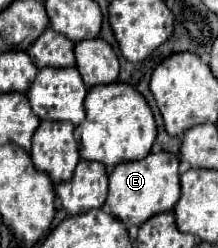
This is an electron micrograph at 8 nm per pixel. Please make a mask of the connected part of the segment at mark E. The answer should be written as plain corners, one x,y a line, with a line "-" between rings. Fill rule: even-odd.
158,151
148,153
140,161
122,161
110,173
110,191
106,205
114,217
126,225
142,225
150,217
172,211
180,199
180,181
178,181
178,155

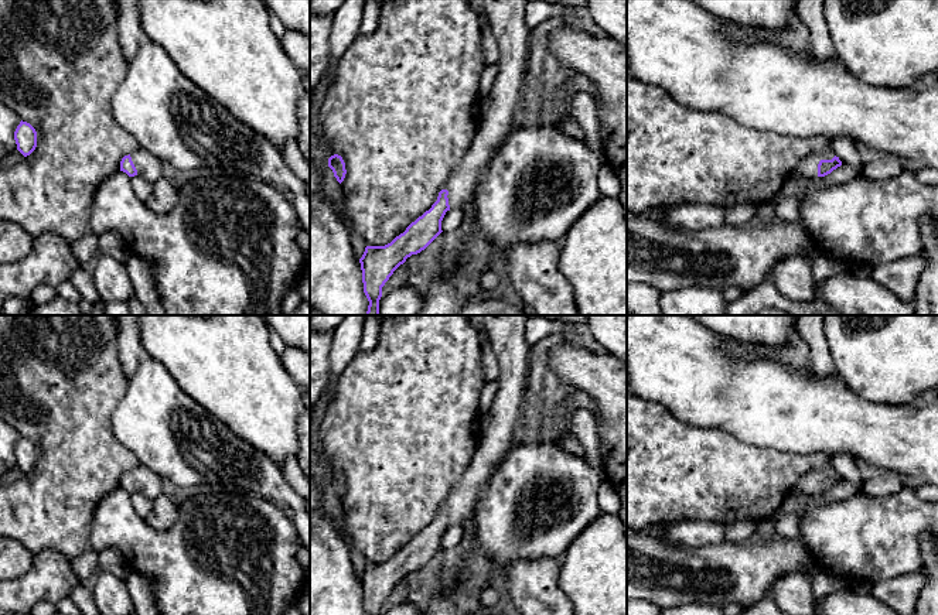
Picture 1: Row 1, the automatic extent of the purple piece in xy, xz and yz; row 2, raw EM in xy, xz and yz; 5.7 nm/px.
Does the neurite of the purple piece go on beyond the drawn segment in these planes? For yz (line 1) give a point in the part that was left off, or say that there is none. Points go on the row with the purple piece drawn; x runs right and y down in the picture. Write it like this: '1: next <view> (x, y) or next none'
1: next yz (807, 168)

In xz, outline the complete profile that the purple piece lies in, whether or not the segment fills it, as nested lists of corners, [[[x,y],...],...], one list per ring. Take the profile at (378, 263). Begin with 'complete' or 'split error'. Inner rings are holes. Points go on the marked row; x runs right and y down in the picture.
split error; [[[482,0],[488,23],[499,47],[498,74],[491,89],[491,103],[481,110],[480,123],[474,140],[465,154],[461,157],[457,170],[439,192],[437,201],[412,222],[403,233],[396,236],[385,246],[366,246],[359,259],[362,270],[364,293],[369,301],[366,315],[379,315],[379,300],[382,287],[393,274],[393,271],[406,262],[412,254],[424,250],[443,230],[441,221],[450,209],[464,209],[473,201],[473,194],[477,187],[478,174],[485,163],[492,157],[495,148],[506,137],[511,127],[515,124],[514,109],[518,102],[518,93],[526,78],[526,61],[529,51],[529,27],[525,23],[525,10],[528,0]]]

...

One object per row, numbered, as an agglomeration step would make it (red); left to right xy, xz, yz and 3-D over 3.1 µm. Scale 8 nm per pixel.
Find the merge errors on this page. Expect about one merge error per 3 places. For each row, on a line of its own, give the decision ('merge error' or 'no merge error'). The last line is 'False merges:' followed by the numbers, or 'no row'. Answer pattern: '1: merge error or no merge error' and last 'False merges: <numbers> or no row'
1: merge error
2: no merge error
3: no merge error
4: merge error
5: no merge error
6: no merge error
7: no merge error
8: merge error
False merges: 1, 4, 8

* * *

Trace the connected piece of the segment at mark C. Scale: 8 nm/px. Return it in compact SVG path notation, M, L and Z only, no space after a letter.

-- What is required --
Go line by line through the data, copying each one that contains the word "Scale".

-- Exercise output --
One object per row, numbered, as an agglomeration step would make it (red); left to right xy, xz, yz and 3-D over 3.1 µm. Scale 8 nm per pixel.
Trace the connected piece of the segment at mark C. Scale: 8 nm/px. Return it in compact SVG path notation, M, L and Z only, no space after a letter.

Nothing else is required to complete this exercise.